My eyes found the faces that looked terrified.

"Some of you are scared. You're thinking: what if we choose wrong? What if the person we elect is worse than the masters? What if we doom ourselves? I understand that fear. I live with it. But let me tell you something, the masters weren't elected. They were born into power, and they kept it through violence and tradition and the lie that they deserved it just by existing. You can unmake what you make. If your executive fails you, you can choose again. That's the difference. That's why this matters."

And there were the angry ones. I saw them too.

"Some of you are angry. You're thinking: why should we have to choose? Why can't Aegor just fix everything? He has the power. Let him use it. And you're right, I have the power. I could make every decision for you. I could rule with absolute authority and probably keep you safe and fed and relatively happy. But then what are you? What have you become except my property? I don't want slaves. I want citizens. I want people who argue with me when I'm wrong and tell me to fuck off when I overstep. I want you to be fully, messily, annoyingly human. And that means you choose."

Silence again. The kind that meant they were actually listening.

"The future is yours now," I said, and felt the truth of it settle in my chest like a stone. "It depends on your choices, all of them, not just this vote. Every decision you make from now on shapes what Astapor becomes. Will it be a place where former slaves help each other build something new? Or will it be a place where you turn on each other the moment I'm not looking? Will you be generous with refugees who need what you once needed? Or will you bar the gates and hoard your safety?"

I spread my hands, palms up, like offering something fragile.

"I don't know. I don't know what you'll choose or who you'll become. That's what terrifies me and gives me hope in equal measure. You're unknown. You're possibility. You're free."

The brazier crackled beside me, flame dancing like trapped starlight.

"May the result of your choices be something we don't regret," I said. "May you build something worth the blood it cost to get here. May you be kinder to each other than the world has been to you."

I stepped back from the edge of the platform. Hundreds of thousand of people stared at me like I held answers I couldn't give them.

"The nomination period begins now," I said. "Find your candidates. Convince your neighbors. Argue and persuade and think. You have time. The fire will burn until you're ready."

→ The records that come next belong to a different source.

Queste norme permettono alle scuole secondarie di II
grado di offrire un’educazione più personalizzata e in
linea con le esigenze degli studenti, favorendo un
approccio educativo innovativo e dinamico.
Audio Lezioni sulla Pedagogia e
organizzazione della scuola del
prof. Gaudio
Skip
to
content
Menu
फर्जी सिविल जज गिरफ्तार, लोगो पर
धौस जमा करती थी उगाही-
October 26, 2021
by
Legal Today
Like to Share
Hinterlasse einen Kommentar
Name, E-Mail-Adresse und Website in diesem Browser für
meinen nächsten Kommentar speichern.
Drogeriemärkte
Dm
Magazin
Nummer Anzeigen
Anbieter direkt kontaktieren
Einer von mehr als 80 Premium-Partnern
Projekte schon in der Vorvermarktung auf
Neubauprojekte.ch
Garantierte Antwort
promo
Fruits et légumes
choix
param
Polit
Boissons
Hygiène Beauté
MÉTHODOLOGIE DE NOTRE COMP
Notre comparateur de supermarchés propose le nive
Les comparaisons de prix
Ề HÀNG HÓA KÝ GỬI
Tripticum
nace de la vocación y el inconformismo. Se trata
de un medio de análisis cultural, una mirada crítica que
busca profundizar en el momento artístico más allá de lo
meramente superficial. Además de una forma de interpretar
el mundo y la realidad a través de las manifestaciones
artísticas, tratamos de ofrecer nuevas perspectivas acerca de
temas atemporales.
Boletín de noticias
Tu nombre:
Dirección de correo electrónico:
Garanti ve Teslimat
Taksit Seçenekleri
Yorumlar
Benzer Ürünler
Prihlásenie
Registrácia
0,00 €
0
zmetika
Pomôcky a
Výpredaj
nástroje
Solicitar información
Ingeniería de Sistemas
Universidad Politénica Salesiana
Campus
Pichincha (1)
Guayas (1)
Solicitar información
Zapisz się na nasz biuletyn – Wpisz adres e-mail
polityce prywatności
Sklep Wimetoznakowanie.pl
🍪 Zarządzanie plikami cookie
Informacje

Then I did something that felt St thus moment more freeing than anything else: I walked away. Didn't fly, didn't disappear in a show of magic. Just walked down the steps like any man might, through the crowd that parted before me like water around stone.

Behind me, the brazier burned. Before me, fifty thousand freed slaves began to murmur and argue and choose.

I didn't look back. Couldn't afford to. If I looked back, I might see them failing. Or worse, I might see them succeeding

Both possibilities felt like drowning and breathing for the first time.